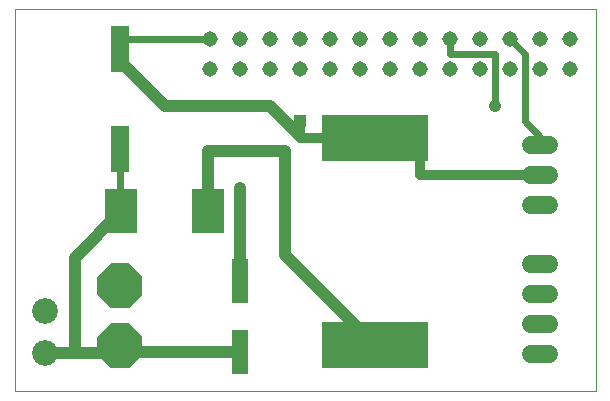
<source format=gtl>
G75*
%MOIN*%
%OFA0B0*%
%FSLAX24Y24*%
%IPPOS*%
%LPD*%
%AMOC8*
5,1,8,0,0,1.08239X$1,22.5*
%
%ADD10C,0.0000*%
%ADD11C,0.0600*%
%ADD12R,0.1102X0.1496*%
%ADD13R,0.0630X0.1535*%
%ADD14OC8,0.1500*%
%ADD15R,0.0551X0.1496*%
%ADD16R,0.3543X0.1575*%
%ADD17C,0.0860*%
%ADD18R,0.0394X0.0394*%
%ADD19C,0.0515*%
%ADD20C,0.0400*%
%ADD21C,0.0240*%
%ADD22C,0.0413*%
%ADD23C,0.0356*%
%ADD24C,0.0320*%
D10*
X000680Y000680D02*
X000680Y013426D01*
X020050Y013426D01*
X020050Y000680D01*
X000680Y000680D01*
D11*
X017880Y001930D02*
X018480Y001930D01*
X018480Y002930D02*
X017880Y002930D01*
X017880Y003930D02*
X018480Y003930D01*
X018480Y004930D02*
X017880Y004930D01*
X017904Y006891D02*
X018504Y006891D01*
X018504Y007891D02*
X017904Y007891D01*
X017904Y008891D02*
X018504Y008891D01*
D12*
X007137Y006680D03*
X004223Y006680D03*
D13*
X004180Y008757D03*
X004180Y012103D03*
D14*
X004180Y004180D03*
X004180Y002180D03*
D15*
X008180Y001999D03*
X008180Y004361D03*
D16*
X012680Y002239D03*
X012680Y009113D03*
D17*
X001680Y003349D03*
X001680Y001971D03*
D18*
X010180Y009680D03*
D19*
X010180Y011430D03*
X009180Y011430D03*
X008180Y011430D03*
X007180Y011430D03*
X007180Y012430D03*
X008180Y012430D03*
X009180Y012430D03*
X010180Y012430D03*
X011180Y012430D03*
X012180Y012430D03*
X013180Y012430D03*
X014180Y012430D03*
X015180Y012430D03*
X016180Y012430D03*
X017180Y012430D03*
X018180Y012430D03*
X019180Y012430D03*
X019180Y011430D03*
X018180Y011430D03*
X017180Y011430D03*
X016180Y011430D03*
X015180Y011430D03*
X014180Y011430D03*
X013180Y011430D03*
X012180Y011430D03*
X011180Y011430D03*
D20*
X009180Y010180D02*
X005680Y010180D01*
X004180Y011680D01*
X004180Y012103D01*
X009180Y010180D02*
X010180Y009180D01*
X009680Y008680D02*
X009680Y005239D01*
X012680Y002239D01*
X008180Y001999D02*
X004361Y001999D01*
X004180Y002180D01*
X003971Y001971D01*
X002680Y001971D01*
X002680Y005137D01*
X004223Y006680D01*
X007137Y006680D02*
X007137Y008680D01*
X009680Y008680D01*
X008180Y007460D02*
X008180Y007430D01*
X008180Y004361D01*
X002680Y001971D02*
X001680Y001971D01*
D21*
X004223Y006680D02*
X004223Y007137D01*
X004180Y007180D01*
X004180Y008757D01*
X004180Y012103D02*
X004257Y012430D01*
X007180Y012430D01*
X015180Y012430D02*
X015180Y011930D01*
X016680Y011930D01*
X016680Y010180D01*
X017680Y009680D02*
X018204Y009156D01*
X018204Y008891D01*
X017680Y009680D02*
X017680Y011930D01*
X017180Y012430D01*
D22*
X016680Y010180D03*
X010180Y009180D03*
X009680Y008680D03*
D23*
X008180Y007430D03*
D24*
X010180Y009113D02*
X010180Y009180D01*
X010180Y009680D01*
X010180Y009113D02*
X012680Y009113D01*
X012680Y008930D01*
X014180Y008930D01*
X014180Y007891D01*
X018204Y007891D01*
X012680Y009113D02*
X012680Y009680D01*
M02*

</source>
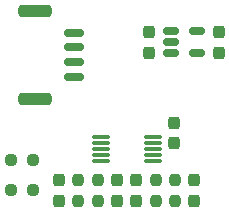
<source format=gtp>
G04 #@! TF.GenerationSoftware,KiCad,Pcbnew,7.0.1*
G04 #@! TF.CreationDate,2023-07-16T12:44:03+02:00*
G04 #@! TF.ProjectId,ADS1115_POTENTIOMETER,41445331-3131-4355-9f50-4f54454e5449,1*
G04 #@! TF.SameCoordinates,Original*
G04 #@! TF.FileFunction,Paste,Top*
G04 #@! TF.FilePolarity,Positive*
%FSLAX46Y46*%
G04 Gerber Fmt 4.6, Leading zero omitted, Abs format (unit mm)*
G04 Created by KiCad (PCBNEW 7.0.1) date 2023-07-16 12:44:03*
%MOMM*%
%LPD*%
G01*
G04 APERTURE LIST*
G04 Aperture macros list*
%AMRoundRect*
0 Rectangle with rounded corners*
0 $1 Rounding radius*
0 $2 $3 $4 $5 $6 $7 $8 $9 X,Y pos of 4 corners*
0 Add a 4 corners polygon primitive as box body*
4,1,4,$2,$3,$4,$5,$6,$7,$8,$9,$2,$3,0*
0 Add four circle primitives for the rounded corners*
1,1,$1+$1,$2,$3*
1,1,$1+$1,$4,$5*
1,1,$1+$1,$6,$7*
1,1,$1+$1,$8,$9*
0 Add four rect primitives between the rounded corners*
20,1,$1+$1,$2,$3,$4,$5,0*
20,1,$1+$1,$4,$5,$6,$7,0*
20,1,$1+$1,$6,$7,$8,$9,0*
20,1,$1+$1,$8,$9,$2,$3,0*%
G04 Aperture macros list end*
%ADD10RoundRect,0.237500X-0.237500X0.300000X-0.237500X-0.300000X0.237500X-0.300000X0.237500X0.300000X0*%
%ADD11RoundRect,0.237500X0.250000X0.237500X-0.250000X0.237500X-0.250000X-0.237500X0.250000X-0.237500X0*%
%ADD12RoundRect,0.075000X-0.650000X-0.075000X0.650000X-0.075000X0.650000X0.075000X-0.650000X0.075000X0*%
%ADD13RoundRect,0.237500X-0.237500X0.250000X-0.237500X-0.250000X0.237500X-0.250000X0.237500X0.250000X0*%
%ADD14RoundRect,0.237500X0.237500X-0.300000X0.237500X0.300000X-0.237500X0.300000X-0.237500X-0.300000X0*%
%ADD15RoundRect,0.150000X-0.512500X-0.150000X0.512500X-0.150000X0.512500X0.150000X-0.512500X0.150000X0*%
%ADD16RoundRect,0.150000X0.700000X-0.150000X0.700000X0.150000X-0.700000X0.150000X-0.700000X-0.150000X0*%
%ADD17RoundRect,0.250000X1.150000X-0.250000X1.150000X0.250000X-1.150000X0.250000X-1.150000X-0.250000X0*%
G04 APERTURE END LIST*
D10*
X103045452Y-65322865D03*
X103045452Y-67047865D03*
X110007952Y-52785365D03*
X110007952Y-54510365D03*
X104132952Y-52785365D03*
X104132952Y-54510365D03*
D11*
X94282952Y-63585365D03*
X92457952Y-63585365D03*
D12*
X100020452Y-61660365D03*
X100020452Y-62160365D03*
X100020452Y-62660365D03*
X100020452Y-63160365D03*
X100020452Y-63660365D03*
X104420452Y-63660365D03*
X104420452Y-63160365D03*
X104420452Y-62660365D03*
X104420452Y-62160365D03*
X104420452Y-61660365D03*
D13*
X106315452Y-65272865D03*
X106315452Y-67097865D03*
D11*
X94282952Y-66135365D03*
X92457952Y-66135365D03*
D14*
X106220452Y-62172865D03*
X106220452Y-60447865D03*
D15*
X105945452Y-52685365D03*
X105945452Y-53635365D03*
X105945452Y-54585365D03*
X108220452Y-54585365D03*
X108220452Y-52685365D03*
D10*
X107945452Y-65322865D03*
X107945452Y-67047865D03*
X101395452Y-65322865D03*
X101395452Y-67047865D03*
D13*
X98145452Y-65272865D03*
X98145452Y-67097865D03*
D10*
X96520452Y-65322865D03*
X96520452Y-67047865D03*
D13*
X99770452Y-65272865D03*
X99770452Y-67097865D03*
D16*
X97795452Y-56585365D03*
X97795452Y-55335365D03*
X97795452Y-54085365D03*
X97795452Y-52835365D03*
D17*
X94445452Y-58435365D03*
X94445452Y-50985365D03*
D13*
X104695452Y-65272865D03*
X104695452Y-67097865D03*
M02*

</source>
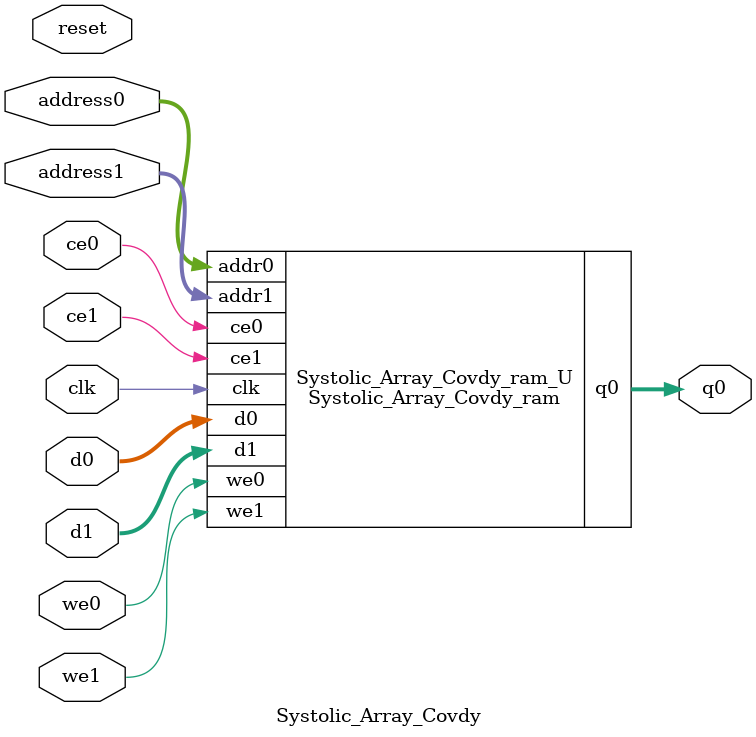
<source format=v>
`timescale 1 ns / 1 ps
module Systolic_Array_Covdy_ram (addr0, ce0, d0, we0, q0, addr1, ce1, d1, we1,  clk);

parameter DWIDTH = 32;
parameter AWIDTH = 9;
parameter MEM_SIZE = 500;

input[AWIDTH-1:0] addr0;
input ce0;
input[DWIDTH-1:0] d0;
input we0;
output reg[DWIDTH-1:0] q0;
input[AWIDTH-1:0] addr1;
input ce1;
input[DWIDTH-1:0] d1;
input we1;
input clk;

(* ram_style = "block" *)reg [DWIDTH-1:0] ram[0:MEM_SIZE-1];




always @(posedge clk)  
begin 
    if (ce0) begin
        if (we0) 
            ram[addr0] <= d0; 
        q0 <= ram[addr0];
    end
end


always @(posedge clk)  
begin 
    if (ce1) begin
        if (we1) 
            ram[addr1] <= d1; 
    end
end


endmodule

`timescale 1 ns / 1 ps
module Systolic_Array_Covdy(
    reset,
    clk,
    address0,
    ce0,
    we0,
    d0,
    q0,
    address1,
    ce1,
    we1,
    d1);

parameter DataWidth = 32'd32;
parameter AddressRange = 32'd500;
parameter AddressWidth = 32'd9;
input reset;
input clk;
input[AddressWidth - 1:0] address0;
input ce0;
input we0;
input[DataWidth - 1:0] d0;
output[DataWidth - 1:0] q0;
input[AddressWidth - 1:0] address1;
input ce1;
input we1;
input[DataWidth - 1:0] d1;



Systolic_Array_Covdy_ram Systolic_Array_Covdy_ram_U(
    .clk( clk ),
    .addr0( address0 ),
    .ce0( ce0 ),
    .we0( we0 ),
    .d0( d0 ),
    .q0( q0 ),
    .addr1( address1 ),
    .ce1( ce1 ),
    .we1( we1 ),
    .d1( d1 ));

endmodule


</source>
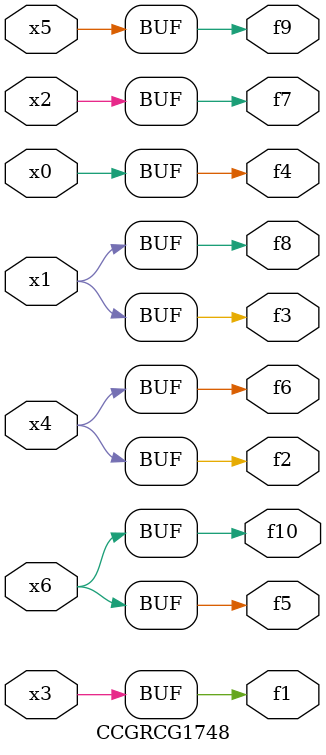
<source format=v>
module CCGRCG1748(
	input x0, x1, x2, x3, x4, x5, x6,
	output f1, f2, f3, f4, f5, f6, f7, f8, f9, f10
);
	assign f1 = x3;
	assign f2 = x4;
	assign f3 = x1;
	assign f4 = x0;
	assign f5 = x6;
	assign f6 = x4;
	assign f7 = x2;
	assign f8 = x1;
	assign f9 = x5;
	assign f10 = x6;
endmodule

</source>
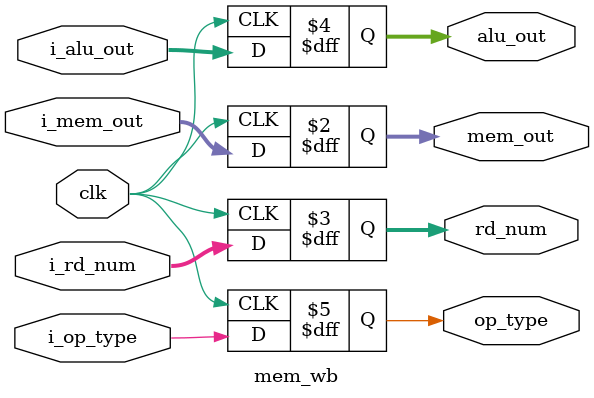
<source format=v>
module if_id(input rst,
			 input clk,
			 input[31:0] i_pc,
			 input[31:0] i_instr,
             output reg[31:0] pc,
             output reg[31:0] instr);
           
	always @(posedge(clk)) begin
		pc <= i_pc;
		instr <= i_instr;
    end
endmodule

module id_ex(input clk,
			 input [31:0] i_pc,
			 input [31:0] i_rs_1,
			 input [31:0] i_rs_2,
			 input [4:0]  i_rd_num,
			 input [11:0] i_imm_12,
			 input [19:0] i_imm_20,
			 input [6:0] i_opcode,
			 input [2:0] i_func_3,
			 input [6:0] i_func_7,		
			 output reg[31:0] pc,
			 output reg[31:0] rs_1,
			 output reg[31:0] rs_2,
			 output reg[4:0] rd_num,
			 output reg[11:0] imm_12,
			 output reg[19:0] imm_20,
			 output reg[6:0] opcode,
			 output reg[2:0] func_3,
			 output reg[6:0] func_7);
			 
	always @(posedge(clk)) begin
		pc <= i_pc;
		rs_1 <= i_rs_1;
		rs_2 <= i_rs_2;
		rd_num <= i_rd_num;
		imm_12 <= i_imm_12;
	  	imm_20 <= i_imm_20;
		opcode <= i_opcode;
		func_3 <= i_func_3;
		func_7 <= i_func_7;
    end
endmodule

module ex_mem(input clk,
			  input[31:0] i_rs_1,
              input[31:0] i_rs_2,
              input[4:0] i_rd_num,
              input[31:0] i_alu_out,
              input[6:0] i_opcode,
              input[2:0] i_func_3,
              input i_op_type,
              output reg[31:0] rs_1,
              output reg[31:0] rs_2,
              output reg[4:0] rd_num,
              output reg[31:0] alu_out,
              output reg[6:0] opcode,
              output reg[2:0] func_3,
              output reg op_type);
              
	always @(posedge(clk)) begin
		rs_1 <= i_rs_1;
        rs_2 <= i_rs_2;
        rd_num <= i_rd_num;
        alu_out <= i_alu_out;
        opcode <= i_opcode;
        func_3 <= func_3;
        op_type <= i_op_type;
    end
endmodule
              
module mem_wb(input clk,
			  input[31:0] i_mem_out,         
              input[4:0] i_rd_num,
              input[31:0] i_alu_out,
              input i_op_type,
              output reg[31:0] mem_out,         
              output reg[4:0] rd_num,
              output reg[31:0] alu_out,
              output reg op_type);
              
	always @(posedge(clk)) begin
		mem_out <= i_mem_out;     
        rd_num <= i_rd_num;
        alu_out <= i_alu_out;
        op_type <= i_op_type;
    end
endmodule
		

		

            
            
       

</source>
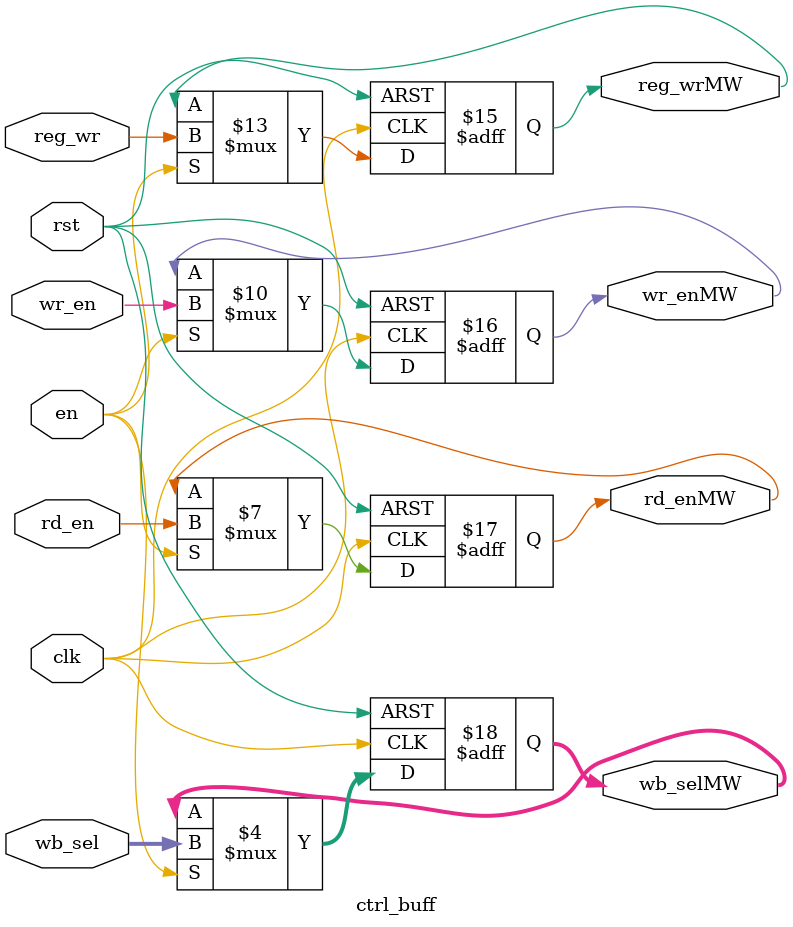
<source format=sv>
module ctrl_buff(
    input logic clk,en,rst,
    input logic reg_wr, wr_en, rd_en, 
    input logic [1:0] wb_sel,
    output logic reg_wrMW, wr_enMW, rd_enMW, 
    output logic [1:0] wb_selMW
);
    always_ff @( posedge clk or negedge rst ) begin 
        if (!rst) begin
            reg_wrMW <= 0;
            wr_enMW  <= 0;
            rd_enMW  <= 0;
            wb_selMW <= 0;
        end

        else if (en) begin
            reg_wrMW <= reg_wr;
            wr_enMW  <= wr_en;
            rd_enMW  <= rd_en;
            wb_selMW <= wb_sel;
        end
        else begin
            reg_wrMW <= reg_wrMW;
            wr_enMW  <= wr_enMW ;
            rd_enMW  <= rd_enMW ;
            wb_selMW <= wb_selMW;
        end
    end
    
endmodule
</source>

Exercise requirements
From the entries, count the lines that hold the string "logic". Nothing but the number is needed.

Answer area
5